Robert Mallet (Dublino, 3 giugno 1810Londra, 5 novembre 1881) è stato un ingegnere irlandese.

Biografia[modifica | modifica wikitesto]

Robert Mallet è l'architetto di diversi ponti, in particolare a Londra, e di almeno un faro, il Fastnet Rock. Ma oggi è meglio conosciuto per il suo lavoro sui terremoti. Dal 1852 al 1858 fu impegnato con suo figlio John William Mallet, per preparare il Catalogo dei terremoti della British Association (Il catalogo dei terremoti della British Association) e misurare, utilizzando esplosioni di polvere da sparo, la velocità di propagazione delle onde sismiche nella sabbia e rocce solide. Nel 1862, di ritorno dal viaggio in Italia pubblicò due volumi sul terremoto di Napoli del 1857 con il titolo: Great Neapolitan Earthquake. The Firt Principles of Observational Seismology. Con questi principi di sismologia osservazionale, Mallet dà il nome alla scienza della sismologia che nasceva in quegli anni.
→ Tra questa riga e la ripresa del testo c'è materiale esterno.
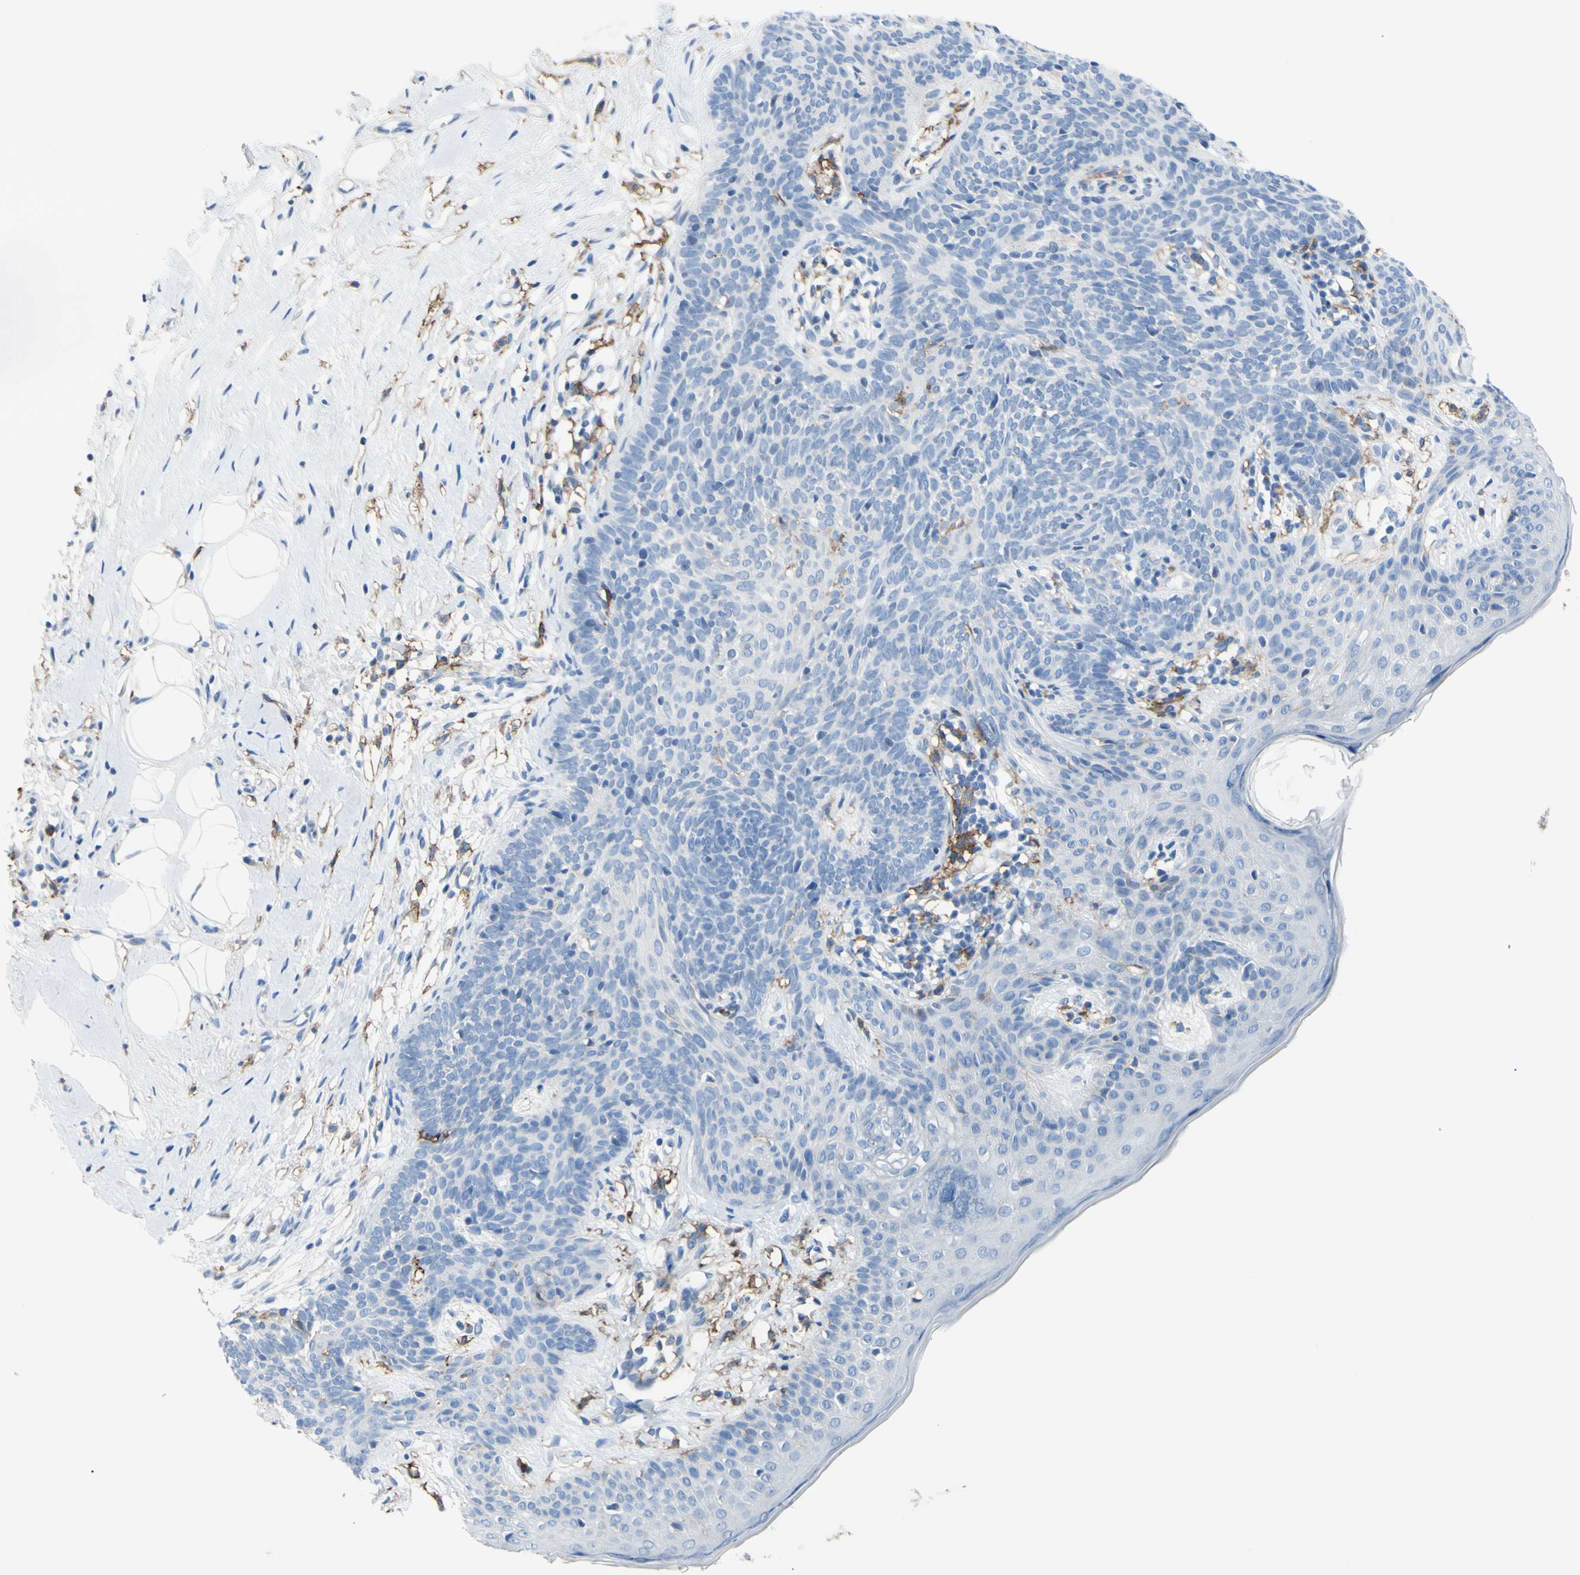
{"staining": {"intensity": "negative", "quantity": "none", "location": "none"}, "tissue": "skin cancer", "cell_type": "Tumor cells", "image_type": "cancer", "snomed": [{"axis": "morphology", "description": "Developmental malformation"}, {"axis": "morphology", "description": "Basal cell carcinoma"}, {"axis": "topography", "description": "Skin"}], "caption": "Basal cell carcinoma (skin) was stained to show a protein in brown. There is no significant positivity in tumor cells. Nuclei are stained in blue.", "gene": "FCGR2A", "patient": {"sex": "female", "age": 62}}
Ha poi dimostrato che l'ipocentro del terremoto di Napoli era profondo tra i 12 e i 15 km. Una delle sue opere più importanti è Energia vulcanica: un tentativo di sviluppare la sua vera origine e le relazioni cosmiche che si occupano dell'origine dell'energia vulcanica e in cui pensa di riuscire a dimostrare che il calore vulcanico può essere attribuito a compressioni, contorsioni e altre deformazioni di la crosta terrestre, portando alla creazione di linee di frattura che consentono all'acqua di infiltrarsi e, se la temperatura generata diventa sufficiente, a consentire eruzioni vulcaniche di vapore o lava. Fu eletto membro della Royal Society nel 1854. Cieco per gli ultimi 7 anni della sua vita è morto a Clapham, Londra.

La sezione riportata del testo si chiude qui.